Nothing suggests failure like a president who spends a foreign trip defending his foreign policy. Yet there was President Barack Obama at the end of his Asia trip in Manila last week, struggling to offer a nuanced view of his handling of global affairs. American interests have taken a beating recently in Syria, Egypt, Israel, Ukraine and elsewhere. But the carping from Obama's conservative critics masks a central difference between the foreign policy of this president and the last one — and for that matter, the Republicans who ran against him for the White House. While the path has been bumpy and occasionally tentative, Obama has avoided making the big strategic mistakes that are so costly in both human and financial sacrifices and that can scar entire generations.
Republicans have hounded Obama for refusing to intervene more directly in Syria's civil war and for failing to more aggressively confront Russia for its incursion into Ukraine.
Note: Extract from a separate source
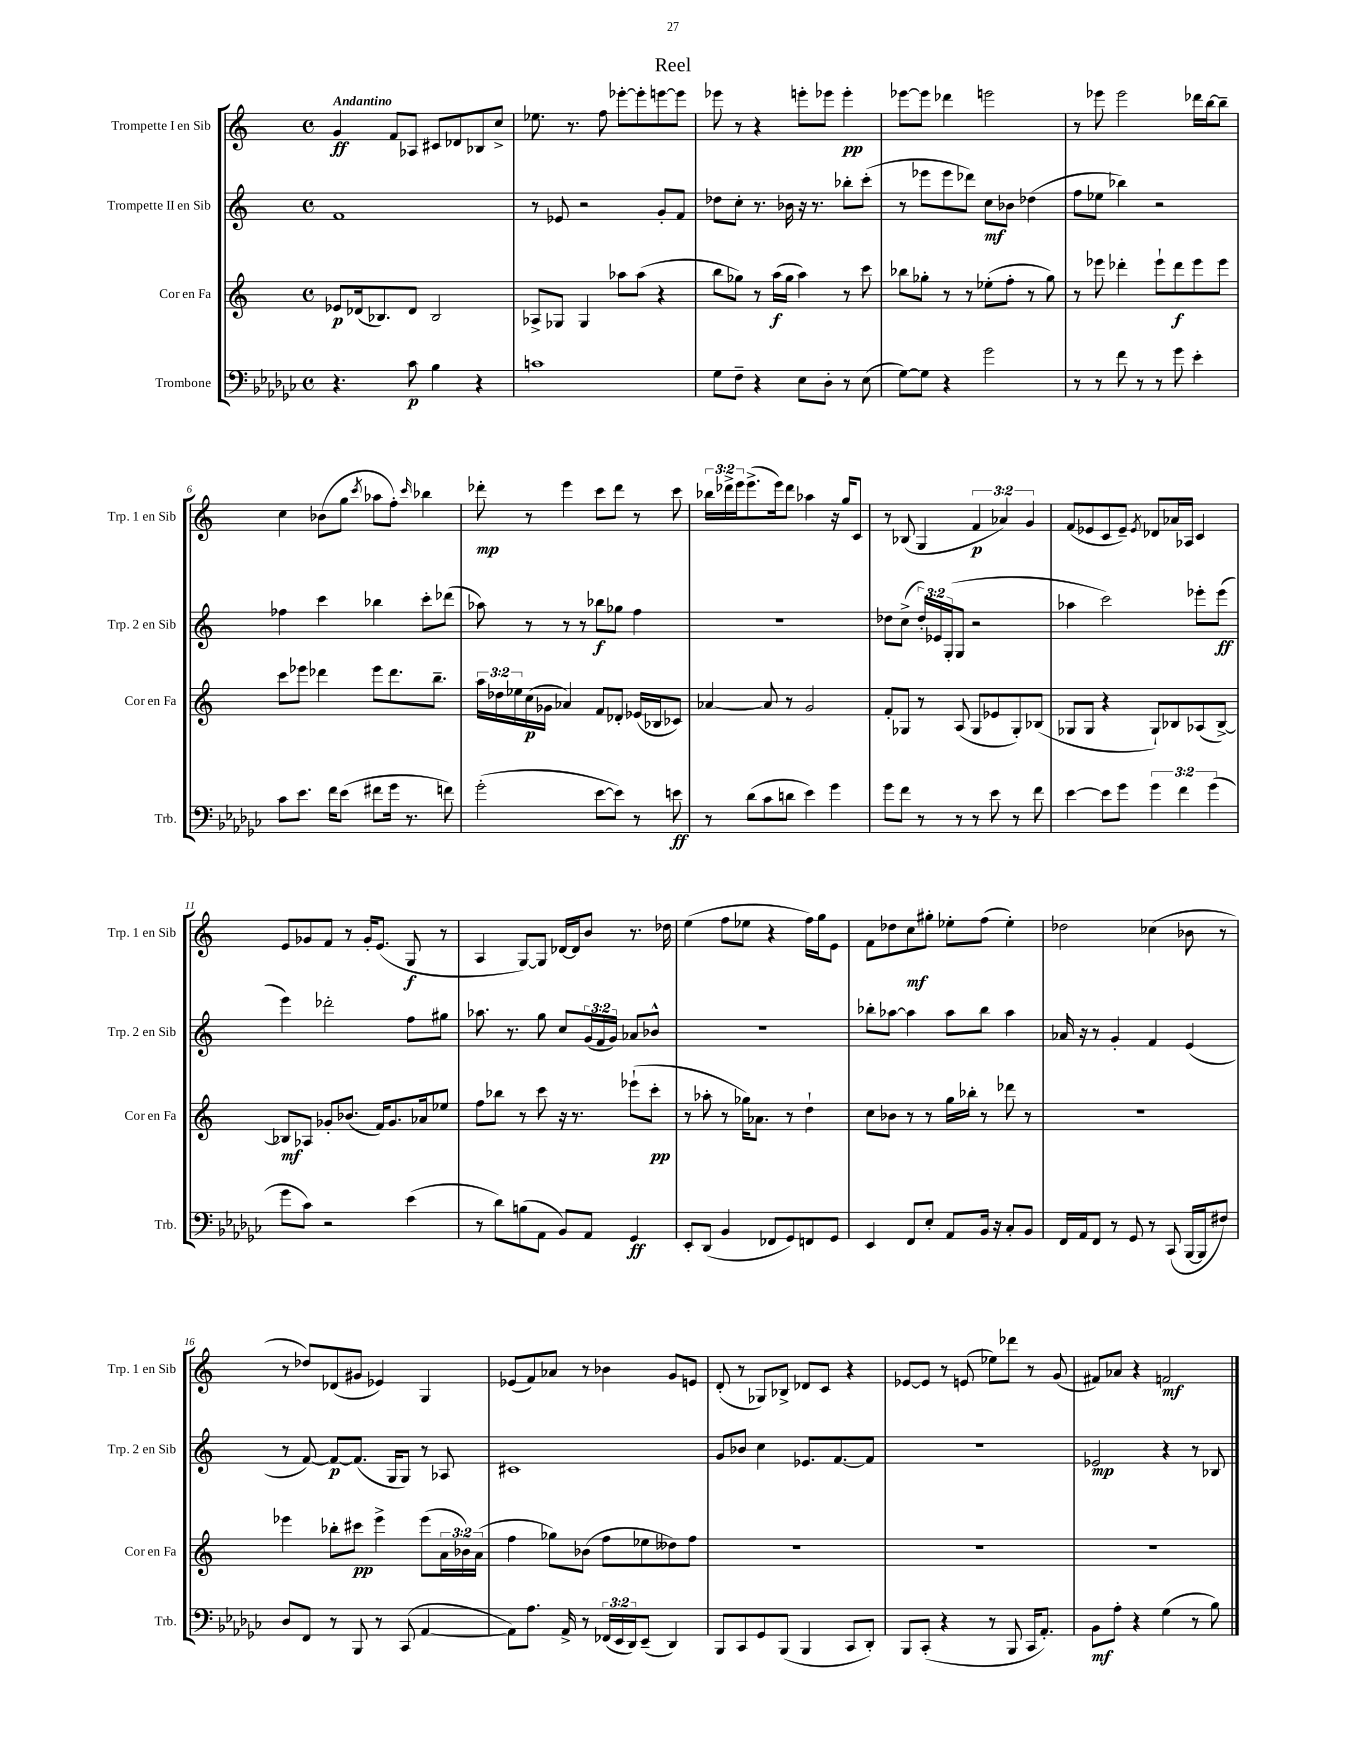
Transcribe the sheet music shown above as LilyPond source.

The criticisms have come against a backdrop of other criticisms about the effectiveness of the president's foreign policy, from the collapse of peace talks between the Israelis and Palestinians to the latest crackdown on the prodemocracy movement in Egypt by the military-led government that ousted the first popularly elected president, Mohammed Morsi. The refrain argues that if Obama was more forceful in threatening U.S. military action the bad actors and outcomes would disappear.
That is an unrealistic view of global politics and of America's military capabilities. It is unreasonable to expect the United States to intervene militarily in Ukraine. Working with Europe to tighten sanctions is a slower and less dramatic but more effective way to punish Moscow for annexing Crimea. And beyond raising the stalemate to a higher risk of violence, arming Syria's opposition with advanced weapons would accomplish little beyond increasing the arms pipeline to militant Islamist groups.
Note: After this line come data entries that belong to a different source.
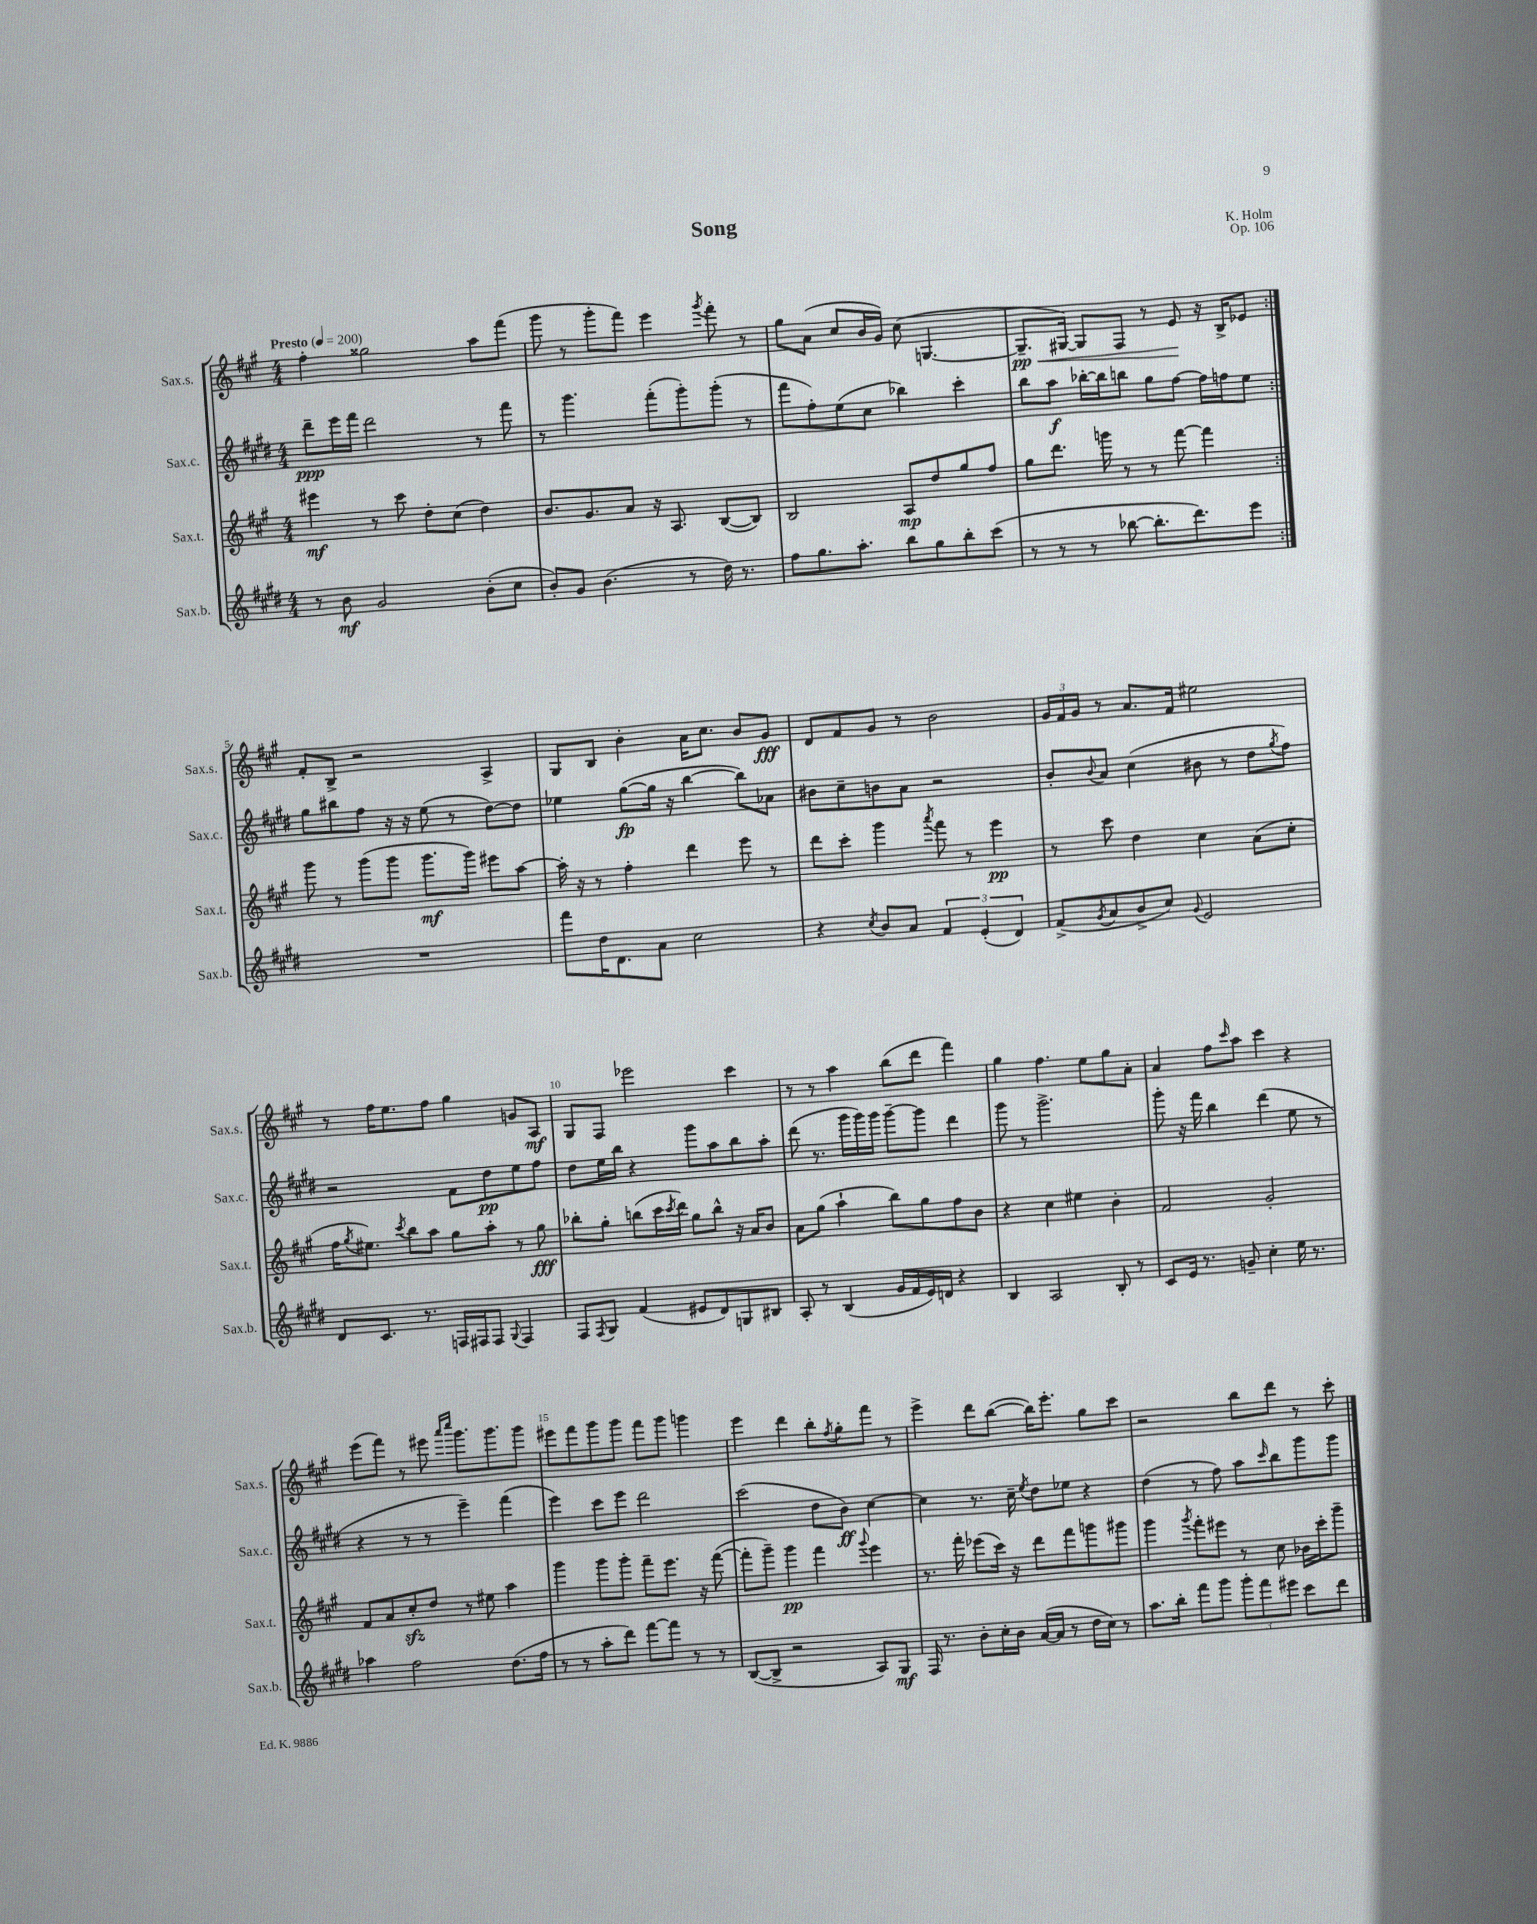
\header { title = "Song" composer = "K. Holm" opus = "Op. 106" }
<<
\new StaffGroup <<
\new Staff = "s0" \with { instrumentName = "Sax.s." shortInstrumentName = "Sax.s." } {
    \clef treble \key a \major \numericTimeSignature \time 4/4 \tempo "Presto" 4 = 200
    \repeat volta 2 { fis''4-. gisis''2 a''8 fis'''8( |
    gis'''8 r8 gis'''8-. fis'''8) e'''4 \acciaccatura { gis'''8 } fis'''8-. r8 |
    gis''8 a'8( cis''8 b'16 gis'16) cis''8( g4.~ |
    g8.--\pp\< gis16~) gis8 fis8 r8 e'8\! r16 b16-> ees'8 | }
    fis'8-. b8-> r2 a4-> |
    gis8 b8 b'4-. a'16 cis''8. b'8 gis'8\fff |
    d'8 fis'8 gis'8 r8 b'2 |
    \tuplet 3/2 { gis'16 fis'16 gis'16 } r8 a'8. fis'16 eis''2 |
    r8 fis''16 e''8. fis''8 gis''4 g'8 a8\mf |
    gis8 fis8 ees'''2 cis'''4 |
    r8 r8 a''4 b''8( d'''8 fis'''4) |
    gis''4 fis''4. e''8 gis''8 a'8-. |
    a'4 fis''8 \grace { cis'''16 } a''8 cis'''4 r4 |
    e'''8( fis'''8) r8 eis'''8 \grace { a'''16 cis''''16 } gis'''8. gis'''8. gis'''8 |
    eis'''8 fis'''8 gis'''8 gis'''8 fis'''8 gis'''8 g'''4 |
    e'''4 d'''4 b''8-. \acciaccatura { fis''8 } gis''8-. fis'''8 r8 |
    e'''4-> d'''8 b''8~( b''16) e'''8.-. gis''8 cis'''8 |
    r2 b''8 d'''8 r8 cis'''8-. \bar "|." |
}
\new Staff = "s1" \with { instrumentName = "Sax.c." shortInstrumentName = "Sax.c." } {
    \clef treble \key e \major \numericTimeSignature \time 4/4
    \repeat volta 2 { dis'''8--\ppp e'''16 fis'''16 dis'''2 r8 fis'''8 |
    r8 gis'''4. fis'''8-.( gis'''8-.) gis'''8-.( r8 |
    fis'''8 fis''8-.) e''8( cis''8 bes''4) cis'''4-. |
    b''8 a''8\f bes''16~-. bes''16 b''8 gis''8 fis''8~ fis''16 f''16 e''8 | }
    gis''8 bis''8 fis''8 r16 r16 e''8( r8 dis''8~) dis''8 |
    ees''4 gis''8~\fp( gis''16 r16 b''4~ b''8) aes'8 |
    bis'8 cis''8-- b'8 a'8 r2 |
    b'8-. \appoggiatura { b'8 } a'8 cis''4( bis'8 r8 dis''8 \acciaccatura { gis''8 } fis''8) |
    r2 fis'8 dis''8\pp e''8 fis''8 |
    dis''8 e''16 b''16 r4 gis'''8 a''8 b''8 a''8-. |
    dis'''8( r8. gis'''16 gis'''16) gis'''16 gis'''8~-- gis'''8 dis'''4 |
    gis'''8 r8 gis'''2.-> |
    gis'''8-. r16 fis'''16 b''4 dis'''4( e''8 r8 |
    r4 r8 r8 e'''4--) fis'''4( |
    e'''4) cis'''8 e'''8 dis'''2 |
    cis'''2( dis''8 b'8\ff) cis''4~ |
    cis''4 r8. cis''16-- \acciaccatura { e''8 } dis''8 ees''8 r4 |
    dis''4( r8 fis''8) a''8 \grace { cis'''16 } b''8 gis'''8 gis'''8 \bar "|." |
}
\new Staff = "s2" \with { instrumentName = "Sax.t." shortInstrumentName = "Sax.t." } {
    \clef treble \key a \major \numericTimeSignature \time 4/4
    \repeat volta 2 { eis'''4\mf r8 cis'''8 d''8-. cis''8( d''4) |
    b'8. gis'8. a'8 r16 a8. b8~( b8) |
    b2 a8\mp d''8 gis''8 fis''8 |
    gis''8 d'''8. g'''16 r8 r8 fis'''8~ fis'''4 | }
    gis'''8 r8 gis'''8( gis'''8 gis'''8.\mf gis'''16) eis'''8 a''8~ |
    a''16-. r16 r8 fis''4-. d'''4 e'''8 r8 |
    d'''8 cis'''8-. gis'''4 \acciaccatura { a'''8 } fis'''8 r8 e'''4\pp |
    r8 cis'''8 d''4 cis''4 a'8( cis''8-. |
    fis''16 \acciaccatura { gis''8 } eis''8.) \acciaccatura { cis'''8 } b''8 a''8 gis''8 a''8-. r8 gis''8\fff |
    bes''8-. gis''8-. b''8( cis'''16 \acciaccatura { cis'''8 } d'''16) gis''8 b''8-^ r16 a'16 b'8 |
    a'8 gis''8( a''4-! b''8) gis''8 fis''8 b'8 |
    r4 cis''4 eis''4 b'4-. |
    fis'2 gis'2-. |
    fis'8 a'8 cis''8-.\sfz d''8 r8 eis''8 a''4 |
    gis'''4 gis'''8 gis'''8-. fis'''8-- e'''8. r16 fis'''8~( |
    fis'''8-. gis'''8--) gis'''4\pp fis'''4 \appoggiatura { gis'''8 } e'''4 |
    r8. fis'''16-. ees'''8( cis'''16) r16 d'''8 fis'''8 g'''8 gis'''8 |
    gis'''4 \acciaccatura { gis'''8 } fis'''8-. eis'''8 r8 cis''8 bes'16 cis'''16-. gis'''8-- \bar "|." |
}
\new Staff = "s3" \with { instrumentName = "Sax.b." shortInstrumentName = "Sax.b." } {
    \clef treble \key e \major \numericTimeSignature \time 4/4
    \repeat volta 2 { r8 b'8\mf gis'2 b'8-.( cis''8 |
    b'8-.) gis'8 b'4.( r8 dis''16) r8. |
    fis''8 gis''8. a''8.-. b''8 gis''8 b''8-. cis'''8( |
    r8 r8 r8 bes''8~ bes''8.-. dis'''8.) e'''8 | }
    R1 |
    fis'''8 dis''16 dis'8. a'8 cis''2 |
    r4 \acciaccatura { cis''8 } b'8 a'8 \tuplet 3/2 { fis'4 e'4-.( dis'4) } |
    fis'8->( \acciaccatura { gis'8 } a'8 b'8-> cis''8) \appoggiatura { gis'8 } e'2 |
    dis'8 cis'8. r8. f16 fis16 fis8 \appoggiatura { gis8 } fis4 |
    fis8 \acciaccatura { fis8 } gis8 fis'4( eis'8 dis'8) g8 bis8 |
    a8-. r8 b4( gis'16 fis'16 e'16) d'16 r4 |
    b4 a2 b8-. r8 |
    cis'8 e'16 r8. g'8-- cis''4-. e''16 r8. |
    aes''4 fis''2 dis''8.( fis''16 |
    r8 r8 a''8-. dis'''8) fis'''8~ fis'''8 r8 r8 |
    b8~( b8-> r2 a8) gis8\mf |
    fis16 r8. b'8-. cis''16-. b'16 a'16~( a'16 r8 dis''16 cis''16) r8 |
    a''8. b''16-. fis'''8 gis'''8 \tuplet 3/2 { gis'''8-. fis'''8 eis'''8 } cis'''8 dis'''8 \bar "|." |
}
>>
>>
\layout { \context { \Score \override BarNumber.break-visibility = ##(#f #t #t) barNumberVisibility = #(every-nth-bar-number-visible 5) } }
Obama has triggered much of the criticism by sending mixed messages about his resolve to strike Syria militarily, the extent that Ukraine should push back against Russia and American expectations of Egypt in the run-up to new elections. That lack of clarity has tangible costs. Some European allies are looking to soften the Russian sanctions because they fear their own economies would be harmed. Others wonder whether the administration will backtrack on America's security guarantees across the globe.
But Obama's mixed record also is the result of conflicting domestic agendas abroad and the reactive nature of crisis management. While he was unable on his Asia trip to seal the deal on a trade pact with Japan, Obama did secure a new defense agreement with the Philippines. Across a wider front, the United States and Iran are making progress over resolving threats from Iran's nuclear program. And the deal negotiated between the United States and Russia has already removed 90 percent of Syria's chemical weapons stockpile, a peaceful breakthrough many thought implausible only months ago.
Obama inherited a mess in Afghanistan and Iraq, and he wound down those two wars and channeled the American public's war fatigue into a diplomacy-first approach. He should be more consistent in pursuing America's policy goals abroad, and clearer about sorts of situations constitute a threat to the national security interest. But the administration's foreign policy is one built on many tiny steps forward rather than dramatic military intervention, and as messy and frustrating as that can be it is the more responsible approach.